[Plain-text document sources]
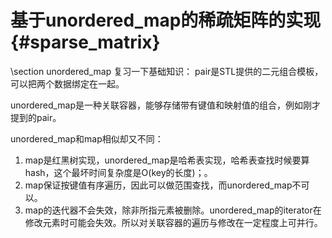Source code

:基于unordered_map的稀疏矩阵的实现{#sparse_matrix}
===============================================

\section unordered_map
复习一下基础知识：
pair是STL提供的二元组合模板，可以把两个数据绑定在一起。

unordered_map是一种关联容器，能够存储带有键值和映射值的组合，例如刚才提到的pair。

unordered_map和map相似却又不同：

1. map是红黑树实现，unordered_map是哈希表实现，哈希表查找时候要算hash，这个最坏时间复杂度是O(key的长度)；。
2. map保证按键值有序遍历，因此可以做范围查找，而unordered_map不可以。
3. map的迭代器不会失效，除非所指元素被删除。unordered_map的iterator在修改元素时可能会失效。所以对关联容器的遍历与修改在一定程度上可并行。
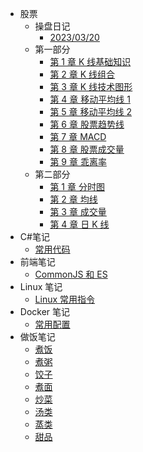 - 股票
  - 操盘日记
    - [2023/03/20](/股票/操盘日记/2023-03-20.md)
  - 第一部分
    - [第 1 章 K 线基础知识](/股票/一/第1章.md)
    - [第 2 章 K 线组合](/股票/一/第2章.md)
    - [第 3 章 K 线技术图形](/股票/一/第3章.md)
    - [第 4 章 移动平均线 1](/股票/一/第4章.md)
    - [第 5 章 移动平均线 2](/股票/一/第5章.md)
    - [第 6 章 股票趋势线](/股票/一/第6章.md)
    - [第 7 章 MACD](/股票/一/第7章.md)
    - [第 8 章 股票成交量](/股票/一/第8章.md)
    - [第 9 章 乖离率](/股票/一/第9章.md)
  - 第二部分
    - [第 1 章 分时图](/股票/二/第1章.md)
    - [第 2 章 均线](/股票/二/第2章.md)
    - [第 3 章 成交量](/股票/二/第3章.md)
    - [第 4 章 日 K 线](/股票/二/第4章.md)
- C#笔记
  - [常用代码](/笔记/C%23/常用代码.md)
- 前端笔记
  - [CommonJS 和 ES](/笔记/前端/CommonJs和ES.md)
- Linux 笔记
  - [Linux 常用指令](/笔记/Linux/常用指令.md)
- Docker 笔记
  - [常用配置](/笔记/Docker/常用配置.md)
- 做饭笔记
  - [煮饭](/做饭/饭.md)
  - [煮粥](/做饭/粥.md)
  - [饺子](/做饭/饺.md)
  - [煮面](/做饭/面.md)
  - [炒菜](/做饭/炒.md)
  - [汤类](/做饭/汤.md)
  - [蒸类](/做饭/蒸.md)
  - [甜品](/做饭/甜.md)
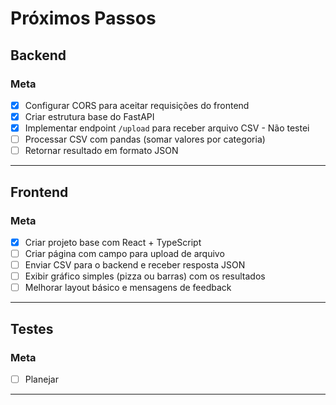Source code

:# Próximos Passos

## Backend
### Meta

* [x] Configurar CORS para aceitar requisições do frontend
* [x] Criar estrutura base do FastAPI
* [x] Implementar endpoint `/upload` para receber arquivo CSV - Não testei
* [ ] Processar CSV com pandas (somar valores por categoria)
* [ ] Retornar resultado em formato JSON

---

## Frontend

### Meta

* [x] Criar projeto base com React + TypeScript
* [ ] Criar página com campo para upload de arquivo
* [ ] Enviar CSV para o backend e receber resposta JSON
* [ ] Exibir gráfico simples (pizza ou barras) com os resultados
* [ ] Melhorar layout básico e mensagens de feedback

---

## Testes

### Meta

* [ ] Planejar

---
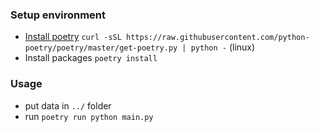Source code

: ### Setup environment
- [Install poetry](https://python-poetry.org/docs/) `curl -sSL https://raw.githubusercontent.com/python-poetry/poetry/master/get-poetry.py | python -` (linux)
- Install packages `poetry install`

### Usage
- put data in `../` folder
- run `poetry run python main.py`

> _Problem_
Exact copy, no pictures. Write out the lines in the entries above, starting with the line with "- [第 9 章 乖离率](/股票/一/第9章.md)" and going on through the line with "com os resultados", keeping both.

> _Result for this exercise_
    - [第 9 章 乖离率](/股票/一/第9章.md)
  - 第二部分
    - [第 1 章 分时图](/股票/二/第1章.md)
    - [第 2 章 均线](/股票/二/第2章.md)
    - [第 3 章 成交量](/股票/二/第3章.md)
    - [第 4 章 日 K 线](/股票/二/第4章.md)
- C#笔记
  - [常用代码](/笔记/C%23/常用代码.md)
- 前端笔记
  - [CommonJS 和 ES](/笔记/前端/CommonJs和ES.md)
- Linux 笔记
  - [Linux 常用指令](/笔记/Linux/常用指令.md)
- Docker 笔记
  - [常用配置](/笔记/Docker/常用配置.md)
- 做饭笔记
  - [煮饭](/做饭/饭.md)
  - [煮粥](/做饭/粥.md)
  - [饺子](/做饭/饺.md)
  - [煮面](/做饭/面.md)
  - [炒菜](/做饭/炒.md)
  - [汤类](/做饭/汤.md)
  - [蒸类](/做饭/蒸.md)
  - [甜品](/做饭/甜.md)
Source code

:# Próximos Passos

## Backend
### Meta

* [x] Configurar CORS para aceitar requisições do frontend
* [x] Criar estrutura base do FastAPI
* [x] Implementar endpoint `/upload` para receber arquivo CSV - Não testei
* [ ] Processar CSV com pandas (somar valores por categoria)
* [ ] Retornar resultado em formato JSON

---

## Frontend

### Meta

* [x] Criar projeto base com React + TypeScript
* [ ] Criar página com campo para upload de arquivo
* [ ] Enviar CSV para o backend e receber resposta JSON
* [ ] Exibir gráfico simples (pizza ou barras) com os resultados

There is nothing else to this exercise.